Provided passage section start
The pattern is repeated through Etihad and Emirates and all other European carriers. It is forecast that a minimum of 8 000 planes will be grounded by September – with an average of 5.8 crews per plane (medium and long haul combined), that would make more than 90000 unemployed pilots worldwide. Many of these came from hitherto profitable airlines.
Now that taxpayers’ funds are not rolling in to prop up the failed airline, SAA’s BRPs appear to have finally seized the urgency of the matter. They were previously happy to proceed despite being required by Section 132 (3) of the Companies Act, in the event of business rescue proceedings not having ended within three months after the start, to prepare a monthly report on the progress of the business rescue proceedings and submit such reports to the Court or the Companies and Intellectual Property Commission (CIPC). None were forthcoming. As a result of such inaction and dithering (whether imposed by government or not is unclear), the R5.5 billion previously advanced by government was fully drawn down and spent in one month. Now the taps have run dry.
It is now abundantly clear that SAA cannot be saved under the current circumstances affecting the aviation industry and in its utterly bankrupt form.
The pain of liquidation appears inevitable and government had better address its obligations with respect to employees and other costs associated with a prospective liquidation.
The DA looks forward to the scheduled consultation with committees on Tuesday 28 April where we will pose pertinent questions, that must be answered satisfactorily if there is any slim hope of staving off the only practical, if painful, alternative under the circumstances – liquidation.
Provided passage section end
Excerpted data section start
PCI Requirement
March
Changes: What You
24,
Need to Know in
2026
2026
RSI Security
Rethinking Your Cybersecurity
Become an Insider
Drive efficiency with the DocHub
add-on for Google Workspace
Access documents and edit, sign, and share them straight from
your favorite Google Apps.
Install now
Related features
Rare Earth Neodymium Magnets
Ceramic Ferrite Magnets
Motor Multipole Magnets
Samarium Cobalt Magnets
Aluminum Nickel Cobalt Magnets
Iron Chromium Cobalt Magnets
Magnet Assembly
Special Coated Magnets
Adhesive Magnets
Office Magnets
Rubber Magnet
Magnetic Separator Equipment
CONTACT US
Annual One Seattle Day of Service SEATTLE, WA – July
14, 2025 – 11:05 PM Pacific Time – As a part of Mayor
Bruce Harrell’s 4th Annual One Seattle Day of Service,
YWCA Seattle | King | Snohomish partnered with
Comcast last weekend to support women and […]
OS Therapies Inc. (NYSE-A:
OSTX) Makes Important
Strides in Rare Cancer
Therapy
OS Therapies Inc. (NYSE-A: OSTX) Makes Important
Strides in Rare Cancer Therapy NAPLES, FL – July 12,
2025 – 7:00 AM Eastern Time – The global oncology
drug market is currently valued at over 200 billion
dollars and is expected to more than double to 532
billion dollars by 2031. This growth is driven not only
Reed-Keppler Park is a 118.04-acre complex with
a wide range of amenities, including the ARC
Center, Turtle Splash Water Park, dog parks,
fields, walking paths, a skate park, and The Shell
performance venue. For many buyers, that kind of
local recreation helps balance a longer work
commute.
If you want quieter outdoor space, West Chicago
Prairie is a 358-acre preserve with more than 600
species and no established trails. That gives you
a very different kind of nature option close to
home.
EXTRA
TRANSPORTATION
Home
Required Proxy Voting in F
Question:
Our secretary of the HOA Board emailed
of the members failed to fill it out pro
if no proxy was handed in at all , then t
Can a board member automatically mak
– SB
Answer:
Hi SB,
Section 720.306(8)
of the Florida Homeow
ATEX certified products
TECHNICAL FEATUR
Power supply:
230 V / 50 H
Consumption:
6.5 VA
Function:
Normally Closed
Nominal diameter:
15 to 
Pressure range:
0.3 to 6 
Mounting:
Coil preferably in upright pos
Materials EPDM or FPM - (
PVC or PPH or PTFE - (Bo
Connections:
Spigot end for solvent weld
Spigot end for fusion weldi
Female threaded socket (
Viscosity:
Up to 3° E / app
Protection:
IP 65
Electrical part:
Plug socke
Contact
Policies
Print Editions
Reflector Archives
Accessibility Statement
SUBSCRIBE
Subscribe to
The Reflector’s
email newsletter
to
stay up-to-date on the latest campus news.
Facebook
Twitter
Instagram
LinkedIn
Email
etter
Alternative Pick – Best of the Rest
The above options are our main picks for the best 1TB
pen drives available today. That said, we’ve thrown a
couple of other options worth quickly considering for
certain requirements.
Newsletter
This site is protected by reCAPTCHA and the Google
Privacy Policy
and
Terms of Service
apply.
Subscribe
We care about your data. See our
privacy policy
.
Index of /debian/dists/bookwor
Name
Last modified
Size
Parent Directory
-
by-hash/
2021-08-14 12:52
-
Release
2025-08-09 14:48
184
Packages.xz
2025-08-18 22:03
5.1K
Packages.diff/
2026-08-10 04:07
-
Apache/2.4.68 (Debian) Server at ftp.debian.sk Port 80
Excerpted data section end
• [Required actions]:
- A) According to the passage on SAA's business rescue, how much money previously advanced by government was fully drawn down and spent in one month?
- B) From the passage on SAA's business rescue, reproduce word for word the section that begins at the words "Now that taxpayers’" and stops after "have run dry.".

• [Solved tasks]:
- A) R5.5 billion

- B)
Now that taxpayers’ funds are not rolling in to prop up the failed airline, SAA’s BRPs appear to have finally seized the urgency of the matter. They were previously happy to proceed despite being required by Section 132 (3) of the Companies Act, in the event of business rescue proceedings not having ended within three months after the start, to prepare a monthly report on the progress of the business rescue proceedings and submit such reports to the Court or the Companies and Intellectual Property Commission (CIPC). None were forthcoming. As a result of such inaction and dithering (whether imposed by government or not is unclear), the R5.5 billion previously advanced by government was fully drawn down and spent in one month. Now the taps have run dry.